LITUANIE. Cet ancien pays du bloc soviétique était dans une phase de transition et procédait à une réforme de la législation des eaux nationales et des ressources foncières, ce qui a conduit à un réexamen de la politique nationale de l'eau. Les objectifs étaient le contrôle de la qualité ainsi que les changements de pratiques agricoles et de politiques d'utilisation des terres; ceci impliquant une décentralisation des instances administratives chargées de l'eau et la privatisation des infrastructures.

MEXICO. La raison sous-jacente à la création de la Commission nationale sur l'eau en 1989 était l'émergence de déséquilibres graves entre l'offre et la demande en eau à l'échelle régionale. Il y avait en particulier un conflit entre la consommation urbaine et agricole.

TURQUIE. Avec comme objectif un développement durable et écologiquement rationnel des ressources en eau, les raisons du réexamen des politiques du secteur de l'eau étaient l'inquiétude concernant le déséquilibre régional croissant entre la demande et les disponibilités en eau ainsi que le fardeau de fournir de l'eau aux villes et à l'irrigation, avec des usages changeants et de trop importants programmes d'investissement dans le secteur de l'eau. Les documents et les mesures les plus importants qui en sont ressortis sont la loi de 1983 sur l'environnement, la loi de 1984 autorisant le secteur privé à construire et gérer des installations, complétée en 1994 pour couvrir le sous-secteur de la distribution, avec des amendements pour faciliter le transfert des équipements d'E&E à des utilisateurs privés.

ROYAUME-UNI. Un des événements majeurs qui ont lancé le Royaume-Uni sur la voie de la privatisation totale pour l'Angleterre et le Pays de Galles fut une controverse sur les obligations financières des services statutaires de l'eau, précisément les conditions de remboursement d'un prêt gouvernemental par la Thames Water, l'agence du bassin de la Tamise. Peu de temps après, le gouvernement publia un livre blanc sur la privatisation. Un autre facteur qui a influencé le gouvernement fut le coût important prévu pour atteindre les critères de qualité fixés par la CE et pour rénover le vieux réseau d'évacuation des eaux usées du pays.

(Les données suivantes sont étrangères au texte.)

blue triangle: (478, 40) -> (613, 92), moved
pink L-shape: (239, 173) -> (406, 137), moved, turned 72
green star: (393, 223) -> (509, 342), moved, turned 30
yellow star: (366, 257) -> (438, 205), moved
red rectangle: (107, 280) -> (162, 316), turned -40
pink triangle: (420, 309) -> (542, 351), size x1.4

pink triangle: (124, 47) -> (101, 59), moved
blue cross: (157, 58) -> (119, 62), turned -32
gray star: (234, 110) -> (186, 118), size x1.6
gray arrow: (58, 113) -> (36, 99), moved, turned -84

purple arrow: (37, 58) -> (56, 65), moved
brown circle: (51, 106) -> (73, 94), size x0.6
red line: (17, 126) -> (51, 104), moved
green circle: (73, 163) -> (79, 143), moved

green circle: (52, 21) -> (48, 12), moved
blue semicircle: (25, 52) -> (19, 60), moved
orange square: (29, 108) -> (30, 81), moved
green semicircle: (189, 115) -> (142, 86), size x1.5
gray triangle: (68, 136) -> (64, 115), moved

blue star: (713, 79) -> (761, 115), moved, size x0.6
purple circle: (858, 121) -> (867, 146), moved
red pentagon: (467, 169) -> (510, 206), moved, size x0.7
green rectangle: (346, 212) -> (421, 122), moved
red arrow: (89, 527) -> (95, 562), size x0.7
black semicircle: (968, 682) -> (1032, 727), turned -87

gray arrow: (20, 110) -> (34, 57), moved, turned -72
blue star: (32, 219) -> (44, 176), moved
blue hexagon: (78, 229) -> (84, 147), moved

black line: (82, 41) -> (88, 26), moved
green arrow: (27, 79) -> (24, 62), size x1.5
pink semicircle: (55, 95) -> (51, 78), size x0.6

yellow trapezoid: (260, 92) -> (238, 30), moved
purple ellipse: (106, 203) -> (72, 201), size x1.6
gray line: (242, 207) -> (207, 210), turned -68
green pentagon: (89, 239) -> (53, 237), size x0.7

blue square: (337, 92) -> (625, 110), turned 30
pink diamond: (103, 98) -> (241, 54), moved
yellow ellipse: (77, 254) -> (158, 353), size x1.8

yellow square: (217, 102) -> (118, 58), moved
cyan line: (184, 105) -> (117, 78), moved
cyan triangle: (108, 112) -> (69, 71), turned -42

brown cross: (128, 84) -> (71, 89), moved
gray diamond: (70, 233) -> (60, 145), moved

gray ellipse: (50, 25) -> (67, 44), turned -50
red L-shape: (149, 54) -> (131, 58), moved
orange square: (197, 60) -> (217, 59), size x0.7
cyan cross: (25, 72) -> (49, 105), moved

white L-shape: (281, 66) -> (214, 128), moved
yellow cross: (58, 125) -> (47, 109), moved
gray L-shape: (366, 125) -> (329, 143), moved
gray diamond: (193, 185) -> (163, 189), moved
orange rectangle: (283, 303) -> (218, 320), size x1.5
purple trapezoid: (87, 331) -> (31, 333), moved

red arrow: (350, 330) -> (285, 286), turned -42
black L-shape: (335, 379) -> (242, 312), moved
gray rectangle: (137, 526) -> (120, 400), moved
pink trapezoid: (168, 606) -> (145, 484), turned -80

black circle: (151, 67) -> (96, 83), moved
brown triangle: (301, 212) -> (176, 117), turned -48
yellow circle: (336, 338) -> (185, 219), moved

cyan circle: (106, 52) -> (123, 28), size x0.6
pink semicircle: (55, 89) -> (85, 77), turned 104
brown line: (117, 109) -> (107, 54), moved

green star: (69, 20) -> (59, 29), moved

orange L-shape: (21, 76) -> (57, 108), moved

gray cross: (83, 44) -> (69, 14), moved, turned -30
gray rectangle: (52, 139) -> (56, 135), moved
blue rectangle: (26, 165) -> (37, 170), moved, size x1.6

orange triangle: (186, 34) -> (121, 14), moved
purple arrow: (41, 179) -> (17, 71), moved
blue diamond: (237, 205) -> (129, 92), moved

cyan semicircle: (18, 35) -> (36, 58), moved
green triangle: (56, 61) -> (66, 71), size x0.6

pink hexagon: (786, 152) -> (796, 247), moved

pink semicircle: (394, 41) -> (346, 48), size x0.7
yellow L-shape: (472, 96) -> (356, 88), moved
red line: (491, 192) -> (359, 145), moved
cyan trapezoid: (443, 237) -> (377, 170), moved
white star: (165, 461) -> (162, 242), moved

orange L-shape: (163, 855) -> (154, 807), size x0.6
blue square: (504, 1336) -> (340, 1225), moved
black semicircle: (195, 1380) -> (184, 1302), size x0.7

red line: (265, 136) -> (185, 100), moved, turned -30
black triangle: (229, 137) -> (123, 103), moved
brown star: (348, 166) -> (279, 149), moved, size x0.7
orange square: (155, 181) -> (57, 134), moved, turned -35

YEMEN. Les symptômes principaux des problèmes qui ont amené à un réexamen des politiques, étaient une baisse rapide du niveau des eaux souterraines avec pour conséquences une diminution de la production vivrière et une augmentation des conflits entre les divers types d'utilisateurs. Sous-jacents à cas symptômes il y avait des problèmes d'absence de réglementations pour l'exploitation d'une ressource collective, l'affaiblissement des systèmes efficaces de contrôle coutumiers et tribaux, la fragmentation des responsabilités et des institutions gouvernementales, qui ont eu pour résultats deux projets de loi sur l'eau parallèles et incompatibles.